Reputation: 1
I'm trying to extract unit information from a text file. This function always returns 'm' regardless of the real unit in the file. What am I doing wrong?
def get_seba_unit(file):
with open(file) as f:
unit = ''
lines = f.readlines()
if lines[10].find('m'):
unit = 'm'
elif lines[10].find('cm'):
unit = 'cm'
elif lines[10].find('°C'):
unit = '°C'
print('found Unit: ' + unit + ' for sensor: ' + file)
return(unit)
Upvotes: 0
Views: 306
Reputation: 9863
If what you're looking for is a way to extract out units from your data, i'd use some simple regex like the below one:
import io
import re
from collections import defaultdict
data = io.StringIO("""
1cm
2m
3°C
1cm 10cm
2m 20m
3°C 30°C
""")
def get_seba_unit(file):
floating_point_regex = "([-+]?\d*\.\d+|\d+)"
content = file.read()
res = defaultdict(set)
for suffix in ['cm', 'm', '°C']:
p = re.compile(floating_point_regex + suffix)
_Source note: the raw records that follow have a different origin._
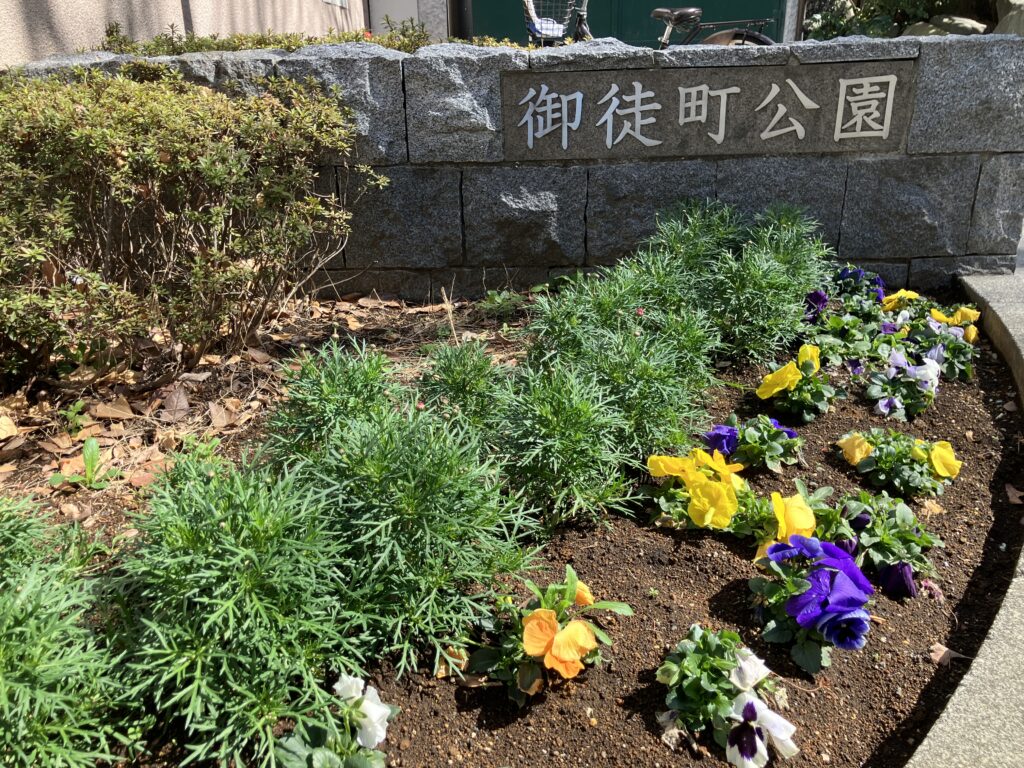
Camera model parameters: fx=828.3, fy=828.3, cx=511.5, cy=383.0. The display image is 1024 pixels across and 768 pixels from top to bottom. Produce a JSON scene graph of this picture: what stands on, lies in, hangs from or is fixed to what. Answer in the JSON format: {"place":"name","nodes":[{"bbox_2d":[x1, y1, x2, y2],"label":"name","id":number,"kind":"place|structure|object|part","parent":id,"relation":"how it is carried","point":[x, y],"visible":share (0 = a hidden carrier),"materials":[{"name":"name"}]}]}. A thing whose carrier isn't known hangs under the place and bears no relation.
{"place":"outdoors","nodes":[
{"label":"outdoors","id":0,"kind":"place"},
{"bbox_2d":[0,0,373,65],"label":"building wall","id":1,"kind":"structure","parent":0,"point":[136,3],"materials":[{"name":"beige paint"}]},
{"bbox_2d":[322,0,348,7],"label":"window","id":2,"kind":"structure","parent":1,"relation":"in","point":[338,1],"materials":[{"name":"white"}]},
{"bbox_2d":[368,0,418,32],"label":"white door","id":3,"kind":"structure","parent":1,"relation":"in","point":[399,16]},
{"bbox_2d":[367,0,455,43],"label":"building","id":4,"kind":"structure","parent":0,"point":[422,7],"materials":[{"name":"paint"}]},
{"bbox_2d":[5,33,1023,299],"label":"stone wall","id":5,"kind":"structure","parent":0,"point":[836,52],"materials":[{"name":"grey stone"}]},
{"bbox_2d":[501,58,914,159],"label":"sign","id":6,"kind":"object","parent":5,"relation":"attached to","point":[832,130],"visible":0.97,"materials":[{"name":"grey stone"}]},
{"bbox_2d":[469,0,785,48],"label":"green door","id":7,"kind":"structure","parent":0,"point":[779,1],"materials":[{"name":"green"}]},
{"bbox_2d":[907,266,1023,767],"label":"concrete curb","id":8,"kind":"structure","parent":0,"point":[957,726],"materials":[{"name":"grey concrete"}]},
{"label":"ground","id":9,"kind":"structure","parent":0},
{"bbox_2d":[82,16,432,54],"label":"shrub","id":10,"kind":"object","parent":9,"relation":"on","point":[157,41],"visible":0.16,"materials":[{"name":"green plant"}]},
{"bbox_2d":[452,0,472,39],"label":"pole","id":11,"kind":"object","parent":9,"relation":"on","point":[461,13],"visible":0.37,"materials":[{"name":"metal"}]},
{"bbox_2d":[1,285,1021,767],"label":"garden bed","id":12,"kind":"object","parent":9,"relation":"on","point":[666,569],"visible":0.48,"materials":[{"name":"brown soil"}]},
{"bbox_2d":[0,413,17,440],"label":"dry leaf","id":13,"kind":"object","parent":12,"relation":"on","point":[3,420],"visible":0.99,"materials":[{"name":"beige plant"}]},
{"bbox_2d":[0,492,145,767],"label":"green plant","id":14,"kind":"object","parent":12,"relation":"in","point":[18,629],"visible":0.97,"materials":[{"name":"green plant"}]},
{"bbox_2d":[57,399,90,435],"label":"weed","id":15,"kind":"object","parent":12,"relation":"on","point":[79,405],"visible":0.95,"materials":[{"name":"green plant"}]},
{"bbox_2d":[46,438,121,489],"label":"weed","id":16,"kind":"object","parent":12,"relation":"on","point":[92,442],"visible":0.95,"materials":[{"name":"green plant"}]},
{"bbox_2d":[89,398,136,419],"label":"dry leaf","id":17,"kind":"object","parent":12,"relation":"on","point":[115,409],"visible":0.98,"materials":[{"name":"brown plant"}]},
{"bbox_2d":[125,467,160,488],"label":"dry leaf","id":18,"kind":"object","parent":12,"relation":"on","point":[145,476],"visible":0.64,"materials":[{"name":"brown plant"}]},
{"bbox_2d":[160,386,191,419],"label":"dry leaf","id":19,"kind":"object","parent":12,"relation":"on","point":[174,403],"visible":0.98,"materials":[{"name":"brown plant"}]},
{"bbox_2d":[0,64,381,381],"label":"shrub","id":20,"kind":"object","parent":12,"relation":"on","point":[204,162],"visible":0.99,"materials":[{"name":"plant"}]},
{"bbox_2d":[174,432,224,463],"label":"weed","id":21,"kind":"object","parent":12,"relation":"in","point":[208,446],"visible":0.43,"materials":[{"name":"green plant"}]},
{"bbox_2d":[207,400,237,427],"label":"dry leaf","id":22,"kind":"object","parent":12,"relation":"on","point":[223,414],"visible":0.97,"materials":[{"name":"brown plant"}]},
{"bbox_2d":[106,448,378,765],"label":"plant","id":23,"kind":"object","parent":12,"relation":"in","point":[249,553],"visible":0.88,"materials":[{"name":"green plant"}]},
{"bbox_2d":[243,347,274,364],"label":"dry leaf","id":24,"kind":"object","parent":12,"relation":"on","point":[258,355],"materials":[{"name":"brown plant"}]},
{"bbox_2d":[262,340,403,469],"label":"plant","id":25,"kind":"object","parent":12,"relation":"in","point":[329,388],"visible":0.49,"materials":[{"name":"green plant"}]},
{"bbox_2d":[275,674,394,767],"label":"white flower plant","id":26,"kind":"object","parent":12,"relation":"on","point":[372,706],"visible":0.96,"materials":[{"name":"plant"}]},
{"bbox_2d":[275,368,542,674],"label":"plant","id":27,"kind":"object","parent":12,"relation":"in","point":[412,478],"visible":0.86,"materials":[{"name":"green plant"}]},
{"bbox_2d":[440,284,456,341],"label":"stalk","id":28,"kind":"object","parent":12,"relation":"in","point":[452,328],"visible":0.89,"materials":[{"name":"beige plant"}]},
{"bbox_2d":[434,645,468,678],"label":"dry leaf","id":29,"kind":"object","parent":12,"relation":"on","point":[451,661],"visible":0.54,"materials":[{"name":"orange plant"}]},
{"bbox_2d":[413,337,510,438],"label":"plant","id":30,"kind":"object","parent":12,"relation":"on","point":[471,373],"visible":0.57,"materials":[{"name":"green plant"}]},
{"bbox_2d":[475,288,526,319],"label":"weed","id":31,"kind":"object","parent":12,"relation":"in","point":[497,300],"visible":0.87,"materials":[{"name":"green plant"}]},
{"bbox_2d":[468,564,631,703],"label":"orange flower plant","id":32,"kind":"object","parent":12,"relation":"on","point":[531,650],"visible":0.96,"materials":[{"name":"plant"}]},
{"bbox_2d":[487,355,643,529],"label":"green plant","id":33,"kind":"object","parent":12,"relation":"in","point":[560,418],"visible":0.9,"materials":[{"name":"green plant"}]},
{"bbox_2d":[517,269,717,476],"label":"plant","id":34,"kind":"object","parent":12,"relation":"in","point":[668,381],"visible":0.81,"materials":[{"name":"green plant"}]},
{"bbox_2d":[646,443,752,532],"label":"yellow pansy","id":35,"kind":"object","parent":12,"relation":"on","point":[660,467],"visible":0.96,"materials":[{"name":"yellow plant"}]},
{"bbox_2d":[656,626,795,763],"label":"pansy","id":36,"kind":"object","parent":12,"relation":"on","point":[751,704],"visible":0.96,"materials":[{"name":"plant"}]},
{"bbox_2d":[716,413,802,471],"label":"pansy","id":37,"kind":"object","parent":12,"relation":"on","point":[749,433],"visible":0.87,"materials":[{"name":"plant"}]},
{"bbox_2d":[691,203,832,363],"label":"green plant","id":38,"kind":"object","parent":12,"relation":"in","point":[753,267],"visible":0.79,"materials":[{"name":"green plant"}]},
{"bbox_2d":[744,482,843,563],"label":"pansy","id":39,"kind":"object","parent":12,"relation":"on","point":[802,508],"visible":0.62,"materials":[{"name":"yellow plant"}]},
{"bbox_2d":[754,342,837,422],"label":"pansy","id":40,"kind":"object","parent":12,"relation":"on","point":[787,386],"visible":0.96,"materials":[{"name":"yellow plant"}]},
{"bbox_2d":[748,534,874,670],"label":"purple pansy","id":41,"kind":"object","parent":12,"relation":"on","point":[800,601],"visible":0.96,"materials":[{"name":"plant"}]},
{"bbox_2d":[803,266,900,367],"label":"pansy","id":42,"kind":"object","parent":12,"relation":"in","point":[815,297],"visible":0.74,"materials":[{"name":"plant"}]},
{"bbox_2d":[831,493,940,594],"label":"pansy","id":43,"kind":"object","parent":12,"relation":"in","point":[863,517],"visible":0.72,"materials":[{"name":"green plant"}]},
{"bbox_2d":[835,428,959,497],"label":"pansy","id":44,"kind":"object","parent":12,"relation":"on","point":[861,446],"visible":0.95,"materials":[{"name":"plant"}]},
{"bbox_2d":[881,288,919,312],"label":"yellow pansy","id":45,"kind":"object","parent":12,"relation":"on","point":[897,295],"visible":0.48,"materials":[{"name":"yellow plant"}]},
{"bbox_2d":[868,341,943,418],"label":"pansy","id":46,"kind":"object","parent":12,"relation":"on","point":[891,403],"visible":0.93,"materials":[{"name":"plant"}]},
{"bbox_2d":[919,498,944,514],"label":"dry leaf","id":47,"kind":"object","parent":12,"relation":"on","point":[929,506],"visible":0.73,"materials":[{"name":"brown"}]},
{"bbox_2d":[905,306,979,380],"label":"pansy","id":48,"kind":"object","parent":12,"relation":"on","point":[969,338],"visible":0.65,"materials":[{"name":"plant"}]},
{"bbox_2d":[929,642,967,665],"label":"dry leaf","id":49,"kind":"object","parent":12,"relation":"on","point":[944,648],"visible":0.86,"materials":[{"name":"brown plant"}]},
{"bbox_2d":[1005,483,1023,504],"label":"dry leaf","id":50,"kind":"object","parent":12,"relation":"on","point":[1010,493],"visible":0.96,"materials":[{"name":"brown plant"}]},
{"bbox_2d":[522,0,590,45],"label":"bicycle","id":51,"kind":"object","parent":9,"relation":"on","point":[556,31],"visible":0.51,"materials":[{"name":"metal"}]},
{"bbox_2d":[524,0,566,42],"label":"bicycle basket","id":52,"kind":"object","parent":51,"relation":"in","point":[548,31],"visible":0.65,"materials":[{"name":"white metal"}]},
{"bbox_2d":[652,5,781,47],"label":"bicycle","id":53,"kind":"object","parent":9,"relation":"on","point":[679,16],"visible":0.38,"materials":[{"name":"metal"}]},
{"label":"saddle","id":54,"kind":"part","parent":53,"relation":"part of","materials":[{"name":"black"}]},
{"label":"bicycle wheel","id":55,"kind":"part","parent":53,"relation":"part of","materials":[{"name":"black rubber"}]},
{"bbox_2d":[803,0,1002,39],"label":"shrub","id":56,"kind":"object","parent":9,"relation":"on","point":[931,3],"visible":0.33,"materials":[{"name":"green plant"}]},
{"bbox_2d":[900,14,990,36],"label":"rock","id":57,"kind":"object","parent":9,"relation":"on","point":[931,31],"visible":0.35,"materials":[{"name":"stone"}]},
{"bbox_2d":[994,0,1023,35],"label":"rock","id":58,"kind":"object","parent":9,"relation":"on","point":[1001,26],"visible":0.53,"materials":[{"name":"grey stone"}]}
]}

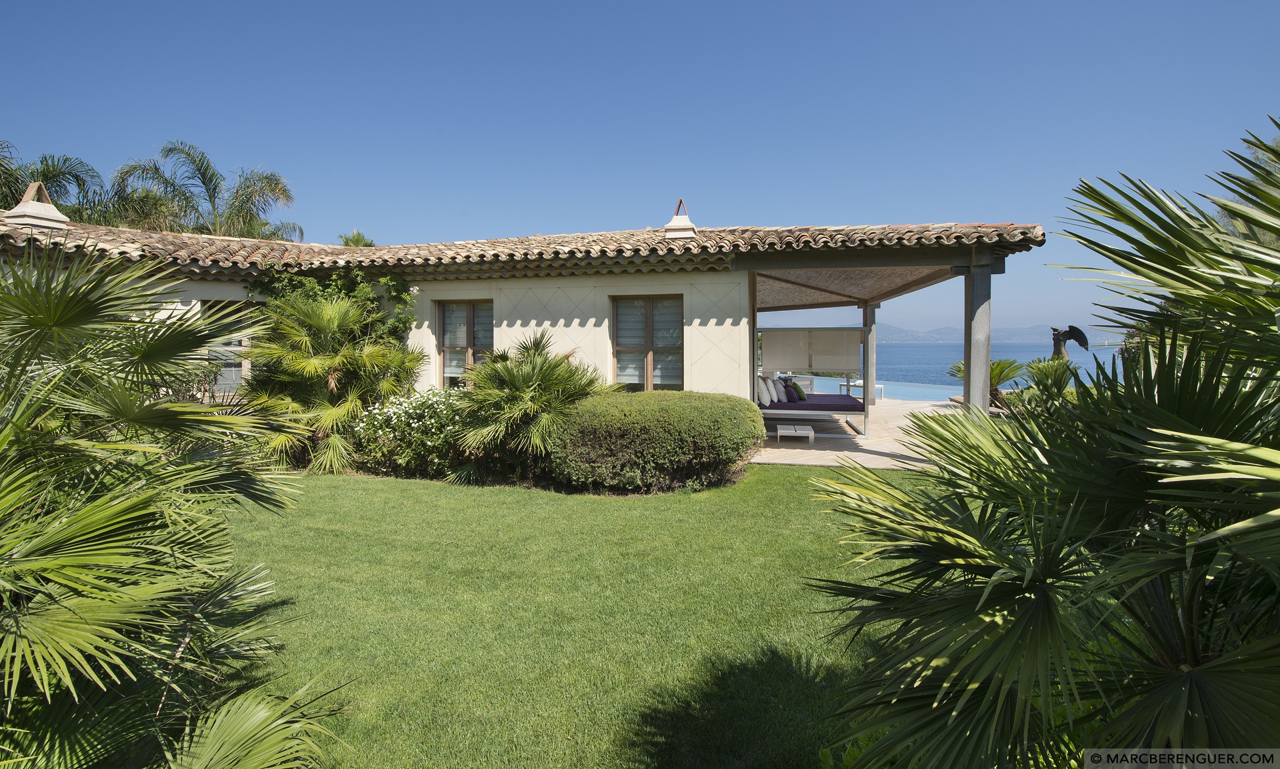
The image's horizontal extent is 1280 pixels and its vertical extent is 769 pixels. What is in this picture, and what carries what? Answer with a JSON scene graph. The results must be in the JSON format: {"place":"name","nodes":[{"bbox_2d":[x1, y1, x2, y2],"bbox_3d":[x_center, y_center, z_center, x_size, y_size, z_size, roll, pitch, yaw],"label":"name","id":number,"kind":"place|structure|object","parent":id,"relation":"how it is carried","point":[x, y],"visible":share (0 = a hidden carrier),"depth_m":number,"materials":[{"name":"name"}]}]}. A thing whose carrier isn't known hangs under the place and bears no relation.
{"place":"outdoors","nodes":[
{"label":"outdoors","id":0,"kind":"place"},
{"bbox_2d":[0,207,1052,414],"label":"house","id":1,"kind":"structure","parent":0,"point":[604,285],"depth_m":10.44,"materials":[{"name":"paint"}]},
{"bbox_2d":[200,299,258,391],"bbox_3d":[-5.870,-0.523,10.768,0.888,1.570,0.362,0,3,10],"label":"window","id":2,"kind":"structure","parent":1,"relation":"in","point":[236,376],"depth_m":10.73,"materials":[{"name":"grey glass"}]},
{"bbox_2d":[253,266,418,350],"bbox_3d":[-4.363,-0.670,10.617,2.309,2.056,1.441,0,3,10],"label":"climbing vine","id":3,"kind":"object","parent":1,"relation":"attached to","point":[367,295],"visible":0.32,"depth_m":10.52,"materials":[{"name":"green plant"}]},
{"bbox_2d":[435,299,493,386],"bbox_3d":[-2.523,-0.570,11.299,1.114,1.677,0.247,0,3,10],"label":"window","id":4,"kind":"structure","parent":1,"relation":"in","point":[471,326],"depth_m":11.35,"materials":[{"name":"brown"}]},
{"bbox_2d":[0,218,1049,280],"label":"tile roof","id":5,"kind":"structure","parent":1,"relation":"on","point":[794,230],"depth_m":10.16,"materials":[{"name":"tile"}]},
{"bbox_2d":[2,180,71,228],"bbox_3d":[-9.010,-2.623,11.144,0.748,0.817,0.736,0,3,10],"label":"chimney","id":6,"kind":"object","parent":5,"relation":"on","point":[58,216],"visible":0.85,"depth_m":10.97,"materials":[{"name":"white concrete"}]},
{"bbox_2d":[662,198,697,236],"bbox_3d":[0.669,-2.629,11.892,0.528,0.732,0.527,0,3,10],"label":"chimney","id":7,"kind":"object","parent":5,"relation":"on","point":[673,225],"visible":0.8,"depth_m":11.72,"materials":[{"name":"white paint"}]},
{"bbox_2d":[610,294,684,391],"bbox_3d":[0.142,-0.538,10.991,1.262,1.800,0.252,0,3,10],"label":"window","id":8,"kind":"structure","parent":1,"relation":"in","point":[649,352],"depth_m":11.01,"materials":[{"name":"brown"}]},
{"bbox_2d":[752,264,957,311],"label":"patio ceiling","id":9,"kind":"structure","parent":1,"relation":"attached to","point":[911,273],"depth_m":13.49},
{"bbox_2d":[227,463,924,768],"label":"lawn","id":10,"kind":"structure","parent":0,"point":[390,491],"materials":[{"name":"green plant"}]},
{"bbox_2d":[242,282,423,474],"bbox_3d":[-4.030,-0.079,9.676,2.615,2.565,2.619,0,3,10],"label":"palm tree","id":11,"kind":"object","parent":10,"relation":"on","point":[336,321],"visible":0.92,"depth_m":9.34,"materials":[{"name":"green plant"}]},
{"bbox_2d":[350,386,471,476],"bbox_3d":[-2.619,0.604,9.307,2.047,1.149,1.669,0,3,10],"label":"flowering shrub","id":12,"kind":"object","parent":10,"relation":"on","point":[395,409],"visible":0.73,"depth_m":8.89,"materials":[{"name":"plant"}]},
{"bbox_2d":[455,329,613,476],"bbox_3d":[-1.251,0.235,8.895,2.142,1.863,2.247,0,3,10],"label":"palm shrub","id":13,"kind":"object","parent":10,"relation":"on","point":[545,371],"visible":0.94,"depth_m":8.50,"materials":[{"name":"green plant"}]},
{"bbox_2d":[547,391,761,493],"bbox_3d":[0.177,0.645,8.772,2.752,1.047,1.973,0,3,10],"label":"hedge","id":14,"kind":"object","parent":10,"relation":"on","point":[694,414],"visible":0.97,"depth_m":8.01,"materials":[{"name":"green plant"}]},
{"bbox_2d":[0,0,1279,334],"label":"sky","id":15,"kind":"structure","parent":0,"point":[1253,5],"materials":[{"name":"blue"}]},
{"bbox_2d":[748,397,965,470],"label":"patio","id":16,"kind":"structure","parent":0,"point":[818,453],"materials":[{"name":"beige wood"}]},
{"bbox_2d":[774,423,814,444],"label":"low table","id":17,"kind":"object","parent":16,"relation":"on","point":[797,433],"visible":0.99,"depth_m":11.46,"materials":[{"name":"white"}]},
{"bbox_2d":[755,324,871,438],"bbox_3d":[3.059,-0.171,13.756,2.092,2.018,2.596,0,3,10],"label":"canopy bed","id":18,"kind":"object","parent":16,"relation":"on","point":[835,331],"visible":0.76,"depth_m":13.64,"materials":[{"name":"purple fabric"}]},
{"bbox_2d":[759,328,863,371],"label":"curtain","id":19,"kind":"object","parent":18,"relation":"hanging from","point":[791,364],"visible":0.92,"depth_m":13.52,"materials":[{"name":"fabric"}]},
{"bbox_2d":[760,392,868,412],"bbox_3d":[3.004,0.386,13.853,2.058,0.222,1.866,0,3,10],"label":"mattress","id":20,"kind":"object","parent":18,"relation":"on","point":[837,400],"visible":0.63,"depth_m":13.02,"materials":[{"name":"fabric"}]},
{"bbox_2d":[756,377,771,406],"bbox_3d":[2.040,0.113,12.439,0.291,0.465,0.624,0,3,10],"label":"white pillow","id":21,"kind":"object","parent":20,"relation":"on","point":[761,390],"visible":0.82,"depth_m":12.17,"materials":[{"name":"white fabric"}]},
{"bbox_2d":[766,376,781,403],"bbox_3d":[2.372,0.099,13.327,0.264,0.453,0.611,0,3,10],"label":"white pillow","id":22,"kind":"object","parent":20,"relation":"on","point":[775,397],"visible":0.81,"depth_m":13.07,"materials":[{"name":"white fabric"}]},
{"bbox_2d":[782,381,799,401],"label":"pillow","id":23,"kind":"object","parent":20,"relation":"on","point":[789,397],"visible":0.81,"depth_m":12.98,"materials":[{"name":"fabric"}]},
{"bbox_2d":[789,379,807,400],"bbox_3d":[2.832,0.117,13.356,0.274,0.359,0.505,0,3,10],"label":"pillow","id":24,"kind":"object","parent":20,"relation":"on","point":[799,390],"visible":0.93,"depth_m":13.15,"materials":[{"name":"fabric"}]},
{"bbox_2d":[838,380,883,402],"bbox_3d":[5.774,0.235,19.415,0.949,0.474,0.692,0,3,10],"label":"table","id":25,"kind":"object","parent":16,"relation":"on","point":[849,385],"visible":0.54,"depth_m":19.25,"materials":[{"name":"white"}]},
{"bbox_2d":[863,303,877,404],"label":"column","id":26,"kind":"structure","parent":16,"relation":"on","point":[873,352],"depth_m":17.16,"materials":[{"name":"grey wood"}]},
{"bbox_2d":[792,375,963,402],"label":"swimming pool","id":27,"kind":"structure","parent":0,"point":[908,388],"materials":[{"name":"blue liquid"}]},
{"bbox_2d":[770,337,1130,392],"label":"sea","id":28,"kind":"structure","parent":0,"point":[946,350],"materials":[{"name":"blue liquid"}]},
{"bbox_2d":[866,323,1122,344],"label":"hill","id":29,"kind":"structure","parent":0,"point":[943,340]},
{"label":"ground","id":30,"kind":"structure","parent":0},
{"bbox_2d":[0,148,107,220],"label":"palm tree","id":31,"kind":"object","parent":30,"relation":"on","point":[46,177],"visible":0.46,"depth_m":19.78,"materials":[{"name":"plant"}]},
{"bbox_2d":[0,244,347,768],"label":"palm tree","id":32,"kind":"object","parent":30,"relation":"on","point":[146,498],"visible":1,"depth_m":2.46,"materials":[{"name":"green plant"}]},
{"bbox_2d":[111,143,301,241],"bbox_3d":[-13.461,-3.197,23.298,5.243,8.528,5.146,0,3,10],"label":"palm tree","id":33,"kind":"object","parent":30,"relation":"on","point":[267,177],"visible":0.65,"depth_m":22.69,"materials":[{"name":"plant"}]},
{"bbox_2d":[336,230,375,247],"bbox_3d":[-9.247,-2.015,24.445,2.034,6.313,2.178,0,3,10],"label":"tree","id":34,"kind":"object","parent":30,"relation":"on","point":[357,237],"visible":0.18,"depth_m":24.07,"materials":[{"name":"green plant"}]},
{"bbox_2d":[962,260,992,416],"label":"wooden post","id":35,"kind":"structure","parent":30,"relation":"on","point":[981,355],"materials":[{"name":"grey wood"}]},
{"bbox_2d":[947,357,1023,406],"bbox_3d":[7.349,0.014,15.734,1.635,1.238,1.658,0,3,10],"label":"small palm","id":36,"kind":"object","parent":30,"relation":"on","point":[996,367],"visible":0.52,"depth_m":15.54,"materials":[{"name":"green plant"}]},
{"bbox_2d":[806,119,1279,768],"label":"palm tree","id":37,"kind":"object","parent":30,"relation":"on","point":[1209,665],"visible":1,"depth_m":2.12,"materials":[{"name":"green plant"}]},
{"bbox_2d":[1018,357,1077,408],"bbox_3d":[7.584,0.050,13.788,1.343,1.131,1.395,0,3,10],"label":"small palm","id":38,"kind":"object","parent":30,"relation":"on","point":[1046,373],"visible":0.68,"depth_m":13.62,"materials":[{"name":"green plant"}]},
{"bbox_2d":[1049,325,1089,363],"bbox_3d":[9.532,-0.496,16.671,0.872,1.620,0.644,0,3,10],"label":"statue","id":39,"kind":"object","parent":30,"relation":"on","point":[1069,335],"visible":0.67,"depth_m":16.56,"materials":[{"name":"brown metal"}]},
{"bbox_2d":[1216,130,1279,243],"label":"tree","id":40,"kind":"object","parent":30,"relation":"on","point":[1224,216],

matches = p.findall(content)
for m in matches:
res[suffix].add(m)
return dict(res)
print(get_seba_unit(data))
And you'd get an output like this one:
{'cm': {'1', '10'}, '°C': {'3', '30'}, 'm': {'2', '20'}}
Of course, the above code is just assuming your units will be floating point units but the main idea would be attacking this problem using regular expressions.
Upvotes: 0
Reputation: 15079
This does not do what you think it does:
if lines[10].find('m'):
find
returns the index of the thing you are looking for, or -1
if it's not found. So unless m
is the first character on the line (index 0
), your condition will always be True
(In Python a non-zero number is truthy)
You might want to try if 'm' in line[10]
instead
Also, check for cm
before m
, otherwise you'll never find cm
Upvotes: 1